The Federal Reserve Open Market Committee (FOMC) held the federal funds rate at a target range of 3.50% to 3.75% in January.
The minutes showed that the committee is still concerned about inflation remaining above 2%. Participants noted that elevated inflation readings seemed to be largely due to core goods inflation, which appeared to have been boosted by tariffs, and they continue to expect these effects to diminish later this year. But most participants “cautioned that progress towards the Committee’s 2 percent objective might be slower and more uneven” than previously expected, and saw meaningful risk of inflation running persistently above target.

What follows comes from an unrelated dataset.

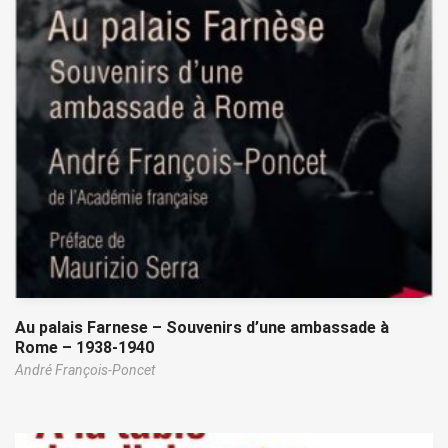
Au palais Farnese – Souvenirs d’une ambassade à
Rome – 1938-1940
André François-Poncet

With respect to the labor market, participants noted that recent data suggested “labor market conditions may be stabilizing after a period of gradual cooling”. Participants nonetheless noted that while layoffs remained low, hiring also remained low, and several participants noted business contacts expressing caution in hiring decisions. Most participants also noted that while downside risks to the labor market remained, they had diminished since the last meeting.
Participants generally agreed that economic growth would remain solid in 2026 but felt that uncertainty about the growth outlook was high, as was the case in the prior meeting’s minutes.

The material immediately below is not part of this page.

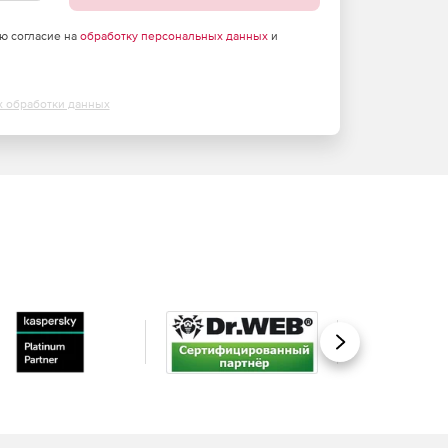
аю согласие на
обработку персональных данных
и
х обработки данных
Вперед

The vast majority of members “judged that downside risks to employment had moderated … while the risk of more persistent inflation remained”. Moreover, some commented that these risks had come into better balance from before. Several participants also cautioned that easing rates in the current context could imply diminished commitment to the 2 percent inflation objective.
Key Implications
The minutes offered two critical insights into the Committee’s thinking. First, the balance of risks has shifted away from concerns about labor market weakness, and more towards concern about inflation remaining persistently elevated. We would note that this shift in the Committee’s assessment came before last week’s delayed payrolls data, which would strengthen the assessment that downside risks to the labor market are not as significant as they seemed in December. Second, those voting in the majority (all but two members) generally agreed that the Committee’s current policy rate was closer to neutral rather than restrictive, diminishing the impetus for further rate cuts.
All in all, the minutes from January’s meeting have thrown a little cold water on hopes for more expeditious rate cuts from the Federal Reserve. We continue to expect the Committee to remain on pause this quarter as the data calendar catches up from the shutdown, and the picture of labor market risks and the persistence of inflation both become clearer.